Bloom

It began drizzling as we rolled into the eastern half of Saguaro National Park (did you know that this park is split into two parts with the city of Tucson between them? This was news to us...) and the rain was a cool balm to my dusty, thirsty skin.

After more than a week in the desert, I admit that as we drove from New Mexico toward Arizona, I wasn't thinking very much about Saguaro N.P., that I was sort of expecting the same general landscape we'd been looking at since Big Bend- scrubby mesquite bushes and ochre mountains and clustered prickly pear. It wasn't that I was bored (I mean, c'mon, how does one get bored when it comes to wide spaces and even wider skies?), but it hadn't really registered that this desert would differ significantly from the desert we'd been spending time in. Which is crazy considering that we all know saguaro (pronounced sah-WAR-oh...something else we learned there...isn't the world just full of surprises?) cacti are THE cacti that we all picture when think of cacti at all, all arms and elbows and looking for all the world like they are asking for a hug or giving praise at an old time tent revival. 

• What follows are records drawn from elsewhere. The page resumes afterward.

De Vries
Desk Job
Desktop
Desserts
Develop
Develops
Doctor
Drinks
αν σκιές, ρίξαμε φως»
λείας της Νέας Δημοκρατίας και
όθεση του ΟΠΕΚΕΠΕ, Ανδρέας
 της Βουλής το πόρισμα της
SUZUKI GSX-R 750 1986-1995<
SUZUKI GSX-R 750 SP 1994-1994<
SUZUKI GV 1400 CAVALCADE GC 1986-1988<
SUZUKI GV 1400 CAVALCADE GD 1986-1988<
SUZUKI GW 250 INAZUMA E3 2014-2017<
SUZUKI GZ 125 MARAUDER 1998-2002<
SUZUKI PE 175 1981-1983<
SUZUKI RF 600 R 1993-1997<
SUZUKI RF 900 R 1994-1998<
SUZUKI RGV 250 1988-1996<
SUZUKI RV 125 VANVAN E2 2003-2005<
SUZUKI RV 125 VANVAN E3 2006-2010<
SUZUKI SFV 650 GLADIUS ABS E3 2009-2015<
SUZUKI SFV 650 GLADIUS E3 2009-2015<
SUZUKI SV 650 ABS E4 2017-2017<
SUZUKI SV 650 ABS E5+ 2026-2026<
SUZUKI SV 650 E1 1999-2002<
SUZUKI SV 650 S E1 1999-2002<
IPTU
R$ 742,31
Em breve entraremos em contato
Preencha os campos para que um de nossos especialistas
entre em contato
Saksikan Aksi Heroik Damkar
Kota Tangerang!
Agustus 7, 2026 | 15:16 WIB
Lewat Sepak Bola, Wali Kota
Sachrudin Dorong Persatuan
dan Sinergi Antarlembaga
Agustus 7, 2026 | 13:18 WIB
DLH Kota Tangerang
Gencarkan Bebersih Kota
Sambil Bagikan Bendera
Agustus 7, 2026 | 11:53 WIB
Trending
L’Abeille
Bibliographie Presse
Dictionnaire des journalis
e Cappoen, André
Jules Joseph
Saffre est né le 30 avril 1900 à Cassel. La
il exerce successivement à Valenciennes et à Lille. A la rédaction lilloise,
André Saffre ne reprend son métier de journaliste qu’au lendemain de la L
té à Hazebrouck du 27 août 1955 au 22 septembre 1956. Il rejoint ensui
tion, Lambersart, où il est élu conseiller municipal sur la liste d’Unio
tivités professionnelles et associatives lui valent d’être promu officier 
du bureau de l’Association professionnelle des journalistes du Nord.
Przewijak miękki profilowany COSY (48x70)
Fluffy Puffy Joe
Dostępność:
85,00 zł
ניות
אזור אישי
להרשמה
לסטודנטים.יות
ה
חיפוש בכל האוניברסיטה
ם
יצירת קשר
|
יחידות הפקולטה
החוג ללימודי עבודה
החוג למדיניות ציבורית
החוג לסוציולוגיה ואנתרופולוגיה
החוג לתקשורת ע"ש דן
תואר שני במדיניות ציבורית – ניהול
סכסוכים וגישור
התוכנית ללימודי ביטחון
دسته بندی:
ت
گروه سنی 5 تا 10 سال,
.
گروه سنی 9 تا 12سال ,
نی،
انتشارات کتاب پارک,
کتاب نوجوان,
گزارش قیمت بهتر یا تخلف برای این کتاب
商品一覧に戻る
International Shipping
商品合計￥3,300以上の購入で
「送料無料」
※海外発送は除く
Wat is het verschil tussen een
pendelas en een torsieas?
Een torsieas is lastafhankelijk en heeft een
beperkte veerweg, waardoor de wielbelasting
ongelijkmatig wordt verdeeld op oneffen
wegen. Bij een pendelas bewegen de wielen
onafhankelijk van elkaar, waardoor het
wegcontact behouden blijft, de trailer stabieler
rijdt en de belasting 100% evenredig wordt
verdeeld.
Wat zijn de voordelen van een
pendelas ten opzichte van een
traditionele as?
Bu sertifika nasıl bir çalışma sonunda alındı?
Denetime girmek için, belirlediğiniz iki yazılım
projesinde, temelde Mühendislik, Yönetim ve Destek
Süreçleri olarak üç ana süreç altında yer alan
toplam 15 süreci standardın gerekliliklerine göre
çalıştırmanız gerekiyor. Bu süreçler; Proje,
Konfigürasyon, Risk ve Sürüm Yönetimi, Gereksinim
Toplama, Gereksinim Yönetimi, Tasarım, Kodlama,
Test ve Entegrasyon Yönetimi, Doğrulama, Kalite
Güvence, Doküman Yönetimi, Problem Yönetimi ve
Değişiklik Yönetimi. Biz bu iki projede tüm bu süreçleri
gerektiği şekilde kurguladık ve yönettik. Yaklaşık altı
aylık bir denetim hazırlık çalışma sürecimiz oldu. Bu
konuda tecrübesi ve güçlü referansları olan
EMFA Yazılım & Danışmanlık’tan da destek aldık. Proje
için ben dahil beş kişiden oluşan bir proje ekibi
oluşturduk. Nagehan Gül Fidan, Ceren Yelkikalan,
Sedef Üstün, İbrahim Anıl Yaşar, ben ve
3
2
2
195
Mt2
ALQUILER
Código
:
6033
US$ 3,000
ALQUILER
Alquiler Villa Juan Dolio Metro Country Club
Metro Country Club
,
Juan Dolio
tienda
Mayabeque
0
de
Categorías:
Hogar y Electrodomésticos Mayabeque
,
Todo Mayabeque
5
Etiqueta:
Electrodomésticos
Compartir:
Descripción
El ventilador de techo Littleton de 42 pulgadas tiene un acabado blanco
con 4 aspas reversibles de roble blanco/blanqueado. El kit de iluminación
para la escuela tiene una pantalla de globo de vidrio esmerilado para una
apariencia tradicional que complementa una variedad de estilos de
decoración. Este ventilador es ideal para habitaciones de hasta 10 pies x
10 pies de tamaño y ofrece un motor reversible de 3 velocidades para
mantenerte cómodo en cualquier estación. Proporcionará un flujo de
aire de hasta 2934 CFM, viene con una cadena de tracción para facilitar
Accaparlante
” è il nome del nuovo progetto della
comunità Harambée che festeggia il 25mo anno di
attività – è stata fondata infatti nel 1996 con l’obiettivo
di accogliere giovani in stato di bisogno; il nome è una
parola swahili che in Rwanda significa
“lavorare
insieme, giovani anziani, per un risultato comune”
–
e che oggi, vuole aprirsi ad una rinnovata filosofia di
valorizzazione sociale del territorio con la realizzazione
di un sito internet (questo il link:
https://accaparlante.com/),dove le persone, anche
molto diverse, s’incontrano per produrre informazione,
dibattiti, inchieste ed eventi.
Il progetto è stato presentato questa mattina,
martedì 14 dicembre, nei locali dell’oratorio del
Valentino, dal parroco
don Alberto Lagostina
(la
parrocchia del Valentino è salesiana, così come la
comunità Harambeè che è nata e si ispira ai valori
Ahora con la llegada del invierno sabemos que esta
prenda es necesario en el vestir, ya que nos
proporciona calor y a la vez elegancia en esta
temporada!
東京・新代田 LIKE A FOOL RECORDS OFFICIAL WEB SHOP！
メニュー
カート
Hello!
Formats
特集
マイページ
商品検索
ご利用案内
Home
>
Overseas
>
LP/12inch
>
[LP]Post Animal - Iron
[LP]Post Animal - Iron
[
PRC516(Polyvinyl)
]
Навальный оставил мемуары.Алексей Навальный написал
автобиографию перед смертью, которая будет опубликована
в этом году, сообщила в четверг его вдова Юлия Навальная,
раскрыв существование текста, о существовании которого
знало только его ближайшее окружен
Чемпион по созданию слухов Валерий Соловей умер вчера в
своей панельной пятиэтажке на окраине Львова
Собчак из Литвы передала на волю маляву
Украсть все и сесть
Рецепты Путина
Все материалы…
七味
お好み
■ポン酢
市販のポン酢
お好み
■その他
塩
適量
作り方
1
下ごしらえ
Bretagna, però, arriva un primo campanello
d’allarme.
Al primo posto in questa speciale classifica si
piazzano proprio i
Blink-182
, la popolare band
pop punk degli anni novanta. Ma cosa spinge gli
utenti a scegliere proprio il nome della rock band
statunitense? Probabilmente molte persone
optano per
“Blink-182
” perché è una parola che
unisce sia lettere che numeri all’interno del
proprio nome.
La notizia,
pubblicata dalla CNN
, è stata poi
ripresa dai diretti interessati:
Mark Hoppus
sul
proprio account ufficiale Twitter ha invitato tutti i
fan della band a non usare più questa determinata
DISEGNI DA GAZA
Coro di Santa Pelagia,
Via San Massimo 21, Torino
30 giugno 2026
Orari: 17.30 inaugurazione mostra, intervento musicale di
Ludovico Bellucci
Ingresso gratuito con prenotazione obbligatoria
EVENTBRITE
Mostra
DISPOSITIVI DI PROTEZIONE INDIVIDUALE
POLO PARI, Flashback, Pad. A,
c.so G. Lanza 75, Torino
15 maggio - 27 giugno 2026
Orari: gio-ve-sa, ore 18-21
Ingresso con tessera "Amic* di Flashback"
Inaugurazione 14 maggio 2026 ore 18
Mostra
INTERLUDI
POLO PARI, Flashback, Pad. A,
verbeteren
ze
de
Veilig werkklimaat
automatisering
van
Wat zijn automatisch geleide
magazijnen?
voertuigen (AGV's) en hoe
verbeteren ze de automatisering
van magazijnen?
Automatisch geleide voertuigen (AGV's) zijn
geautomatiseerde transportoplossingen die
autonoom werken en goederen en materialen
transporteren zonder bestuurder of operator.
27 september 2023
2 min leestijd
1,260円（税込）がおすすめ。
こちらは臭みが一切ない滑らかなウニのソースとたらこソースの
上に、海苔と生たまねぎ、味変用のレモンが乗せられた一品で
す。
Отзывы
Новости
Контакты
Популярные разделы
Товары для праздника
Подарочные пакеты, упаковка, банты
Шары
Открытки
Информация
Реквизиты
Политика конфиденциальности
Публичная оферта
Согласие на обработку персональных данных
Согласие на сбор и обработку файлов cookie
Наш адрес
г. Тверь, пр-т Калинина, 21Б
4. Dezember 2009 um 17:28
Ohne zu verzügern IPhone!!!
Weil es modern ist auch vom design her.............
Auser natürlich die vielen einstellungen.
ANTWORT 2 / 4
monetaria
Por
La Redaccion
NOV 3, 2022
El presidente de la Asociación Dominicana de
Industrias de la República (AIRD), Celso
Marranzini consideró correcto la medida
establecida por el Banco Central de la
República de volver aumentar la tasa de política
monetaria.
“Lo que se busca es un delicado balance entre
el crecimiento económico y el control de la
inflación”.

I was staring out of the passenger window as we approached Tucson, caught up in my thoughts and not really seeing anything I was looking at, so Justin's exclamation startled me a bit and I craned my neck to see what he was pointing toward. Our first sighting of the mighty saguaro. They dotted the open spaces as we passed in ever increasing numbers, sentinels standing watch as we inched toward the keep.

The desert isn't the landscape that calls me home. Don't get me wrong- I genuinely appreciate it and very much treasure my time there, but when my heart hurts and calls for wilderness, it's mighty trees and secret streams and mountains rich with foliage I crave most deeply. After more than a week of heat and dust and air so dry that my skin was cracking, I looked longingly at the building storm clouds but held no real hope for rain in this desert full of cactus royalty.

The first drops fell as we got out of the truck and walked toward the visitor's center. I paused to let the wet hit my skin and took a deep breath, inhaling the distinctive smell of creosote in the rain. It was a little bit sharp and a little bit metallic and will be how I remember the Sonoran Desert smelling for the rest of my days. 

Maybe it was the rain or maybe the cool air that came with it, or maybe just simple good timing on our part, but the desert was blooming in full force. The saguaros looked as though they were holding bouquets or wearing midsummer flower crowns in preparation for dancing around the bonfire, and the prickly pear and cholla were eager to keep up with their own festive looks. There is something distinctly special about seeing tender blooms sprouting from such spiny survivalist plants. A reminder that there lies within even the prickliest among us, a fragile and tender heart. 

That night we were treated to a thunderstorm that shook the ground beneath our camper. We turned off all of our lights, pulled out a bottle of whiskey, and watched the desert light up. It flung its light and flashed its fury and the rain grabbed the dust from the air as it fell.

Just when I thought I was beginning to know the desert, she showed me her version of tall trees and lush foliage and rushing stream. And then threw in a light show to drive home her point, cheeky thing.